Ebers-Moll Equations

Calculate the reverse-bias voltage present on the base-emitter junction of an npn BJT when the emitter is open-circuited and a reverse bias is placed on the base-collector junction. Assume \alpha_ F = 0.98, \alpha_R = 0.70, I_{CS} = 1 \times 10^{-13} A, I_{ES} = 7.14 \times 10^{-14} A.

Step-by-Step

Verified Solution

For this bias condition, the collector current is I_{CB0} as given by Equation 6.4.15. Because the emitter current is zero, Equation 6.4.10a establishes that

I_{C B 0}=\left.I_{C}\right|_{I_{E}=0}=I_{C S}\left(1-\alpha_{F} \alpha_{R}\right)                                        (6.4.15)

I_E=-I_F+\alpha _RI_R                                            (6.4.10a)

I_F=\alpha _RI_R\approx -\alpha _RI_{CS}=I_{ES}\left(\exp \frac{qV_{BE}}{kT} -1 \right)

where we have used I_R\approx -I_{CS} .

Using the reciprocity relationship (Equation 6.4.8), we solve for V_{BE}

\alpha _FI_{ES}\equiv \alpha_RI_{CS}\equiv I_S                                            (6.4.8)

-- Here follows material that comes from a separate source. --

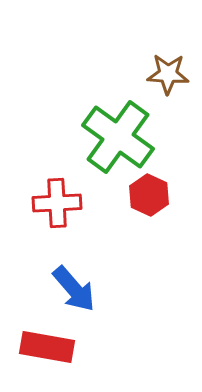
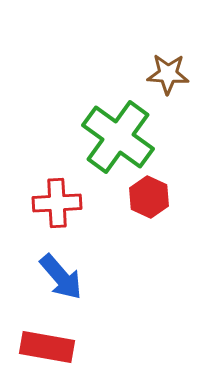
red hexagon: moved 2 px down
blue arrow: moved 13 px left, 12 px up
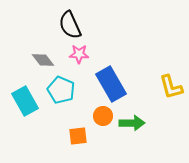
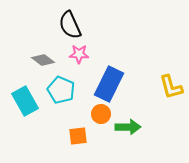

V_{BE}=\frac{kT}{q} \ln(1-\alpha_F)=-0.10 \ V

at T = 300 K.

The reverse bias on the base-emitter junction depends only on \alpha_F for this case of an open-circuited emitter. This dependence occurs because the bias is established by balancing the linking current with the current returned through the back-biased, base-emitter junction diode so that the emitter current is zero.